Others try to escape by turning the regulations to their advantage and leaving the island by regular channels. Vulnerability and deservingness is directly connected within the context of the EU-Turkey deal, and only those officially recognised as vulnerable are allowed to go to the mainland to complete their asylum procedure. In order to meet these requirements and move on, some refugees try to increase their vulnerability through self-mutilation, overdosing and deliberate pregnancy. In a system that prioritises protection of the vulnerable over protection for all, they calculate this as their best chance for a transfer to the mainland.
Signing up for voluntary return is another way out of a hotspot. Some people accept this not because they have given up, but because it gives them their freedom of movement back and allows them to begin their journey again.

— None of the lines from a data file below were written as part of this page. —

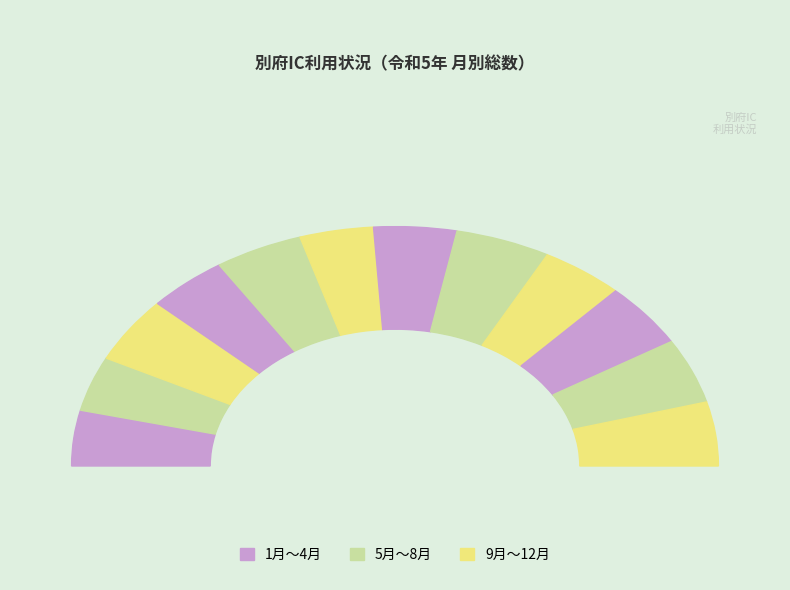

Which slice is the smallest?

6月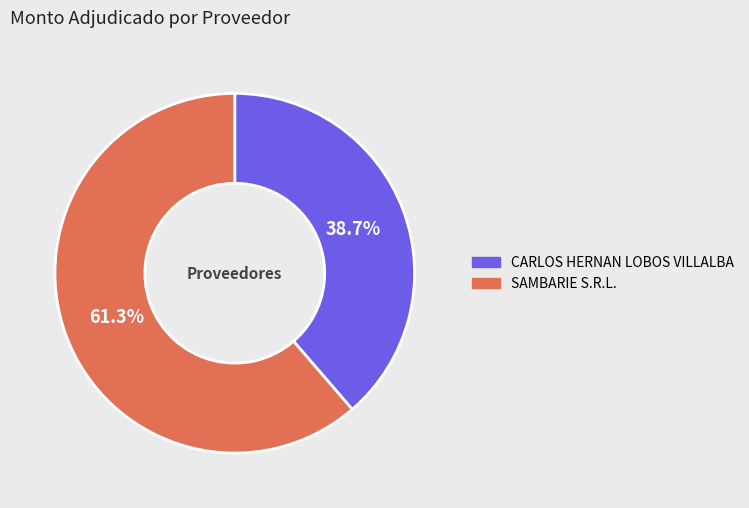

To the nearest percent, what is the difference between the CARLOS HERNAN LOBOS VILLALBA and SAMBARIE S.R.L. slice percentages?

23%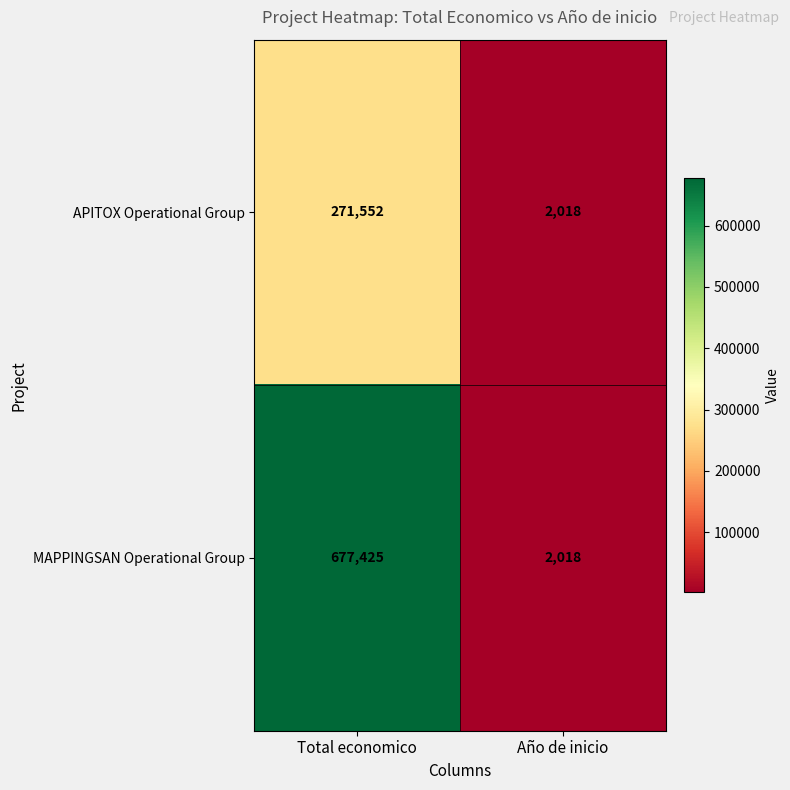

The value of APITOX Operational Group at Total economico is 153411. True or false?

False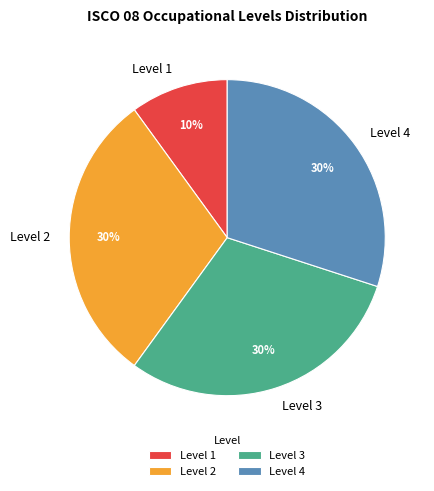

To the nearest percent, what is the combined percentage of Level 2 and Level 1?

40%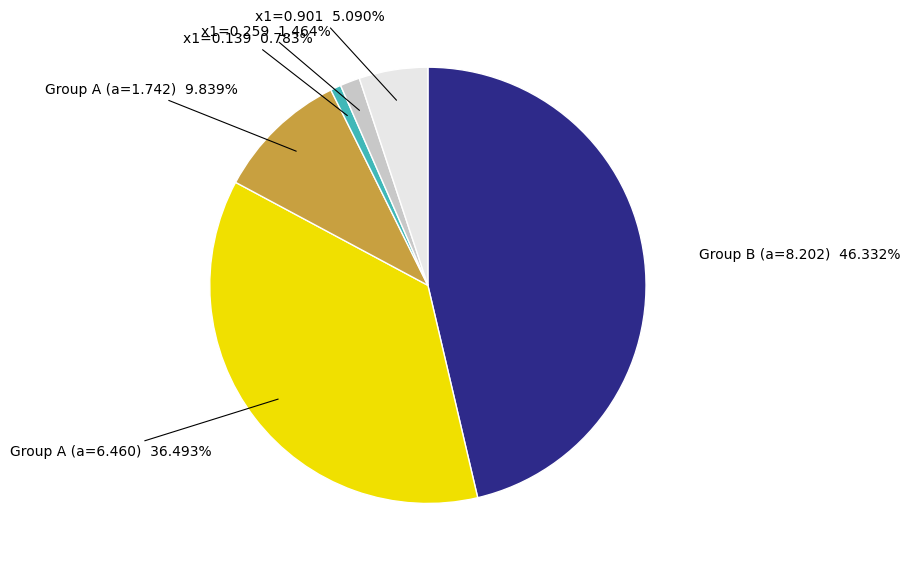

To the nearest percent, what is the average slice percentage?

17%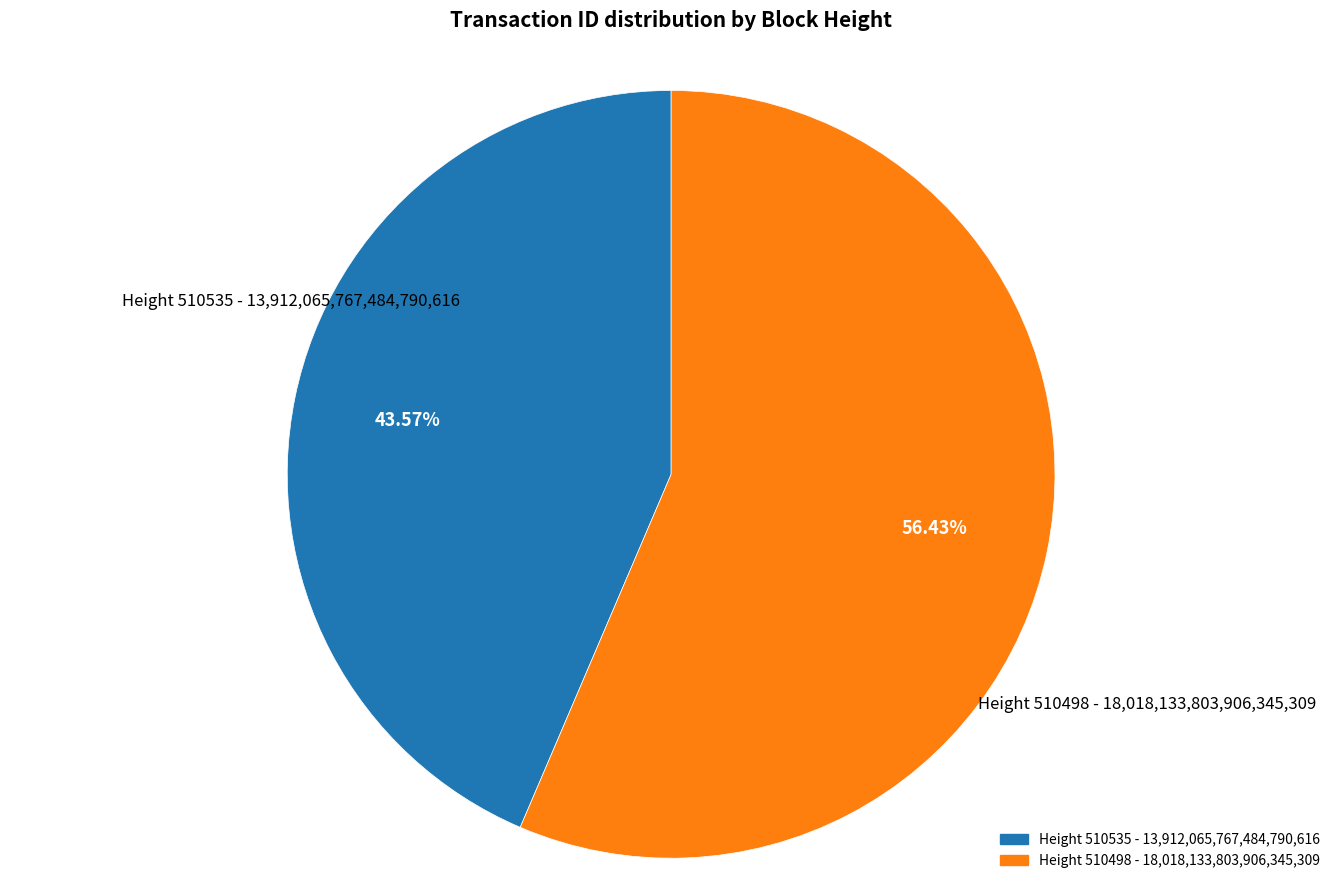

Does any single category account for the majority?

Yes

Apart from constraints on mobility and aspirations for mobility, the situation of containment also changes how those who wait and those who don’t are perceived. European officials consider the island hotspots to be the ideal place for asylum seekers to wait until their legal status is secured. They are expected to wait in an orderly fashion and not to have any aspirations to move on. If an individual stays put and waits through their containment, it is often reasoned that their application for protection is more likely to be genuine. Those who appear innocent, helpless and devoid of aspiration are perceived to be the most deserving refugees. Those migrants who try to escape the extreme conditions on the islands challenge the hotspot approach because they do not comply with the expectation to wait. As a result they are more often considered ‘undeserving refugees’. There is a perversity in counting aspirations against asylum seekers, in punishing them for having the motivation to achieve their goals. The EU claims to want asylum seekers to integrate, start work, learn local languages, and contribute to society. None of these are easy demands, and the EU might have more success in this part of its policy if it starts working with refugees’ aspirations rather than against them.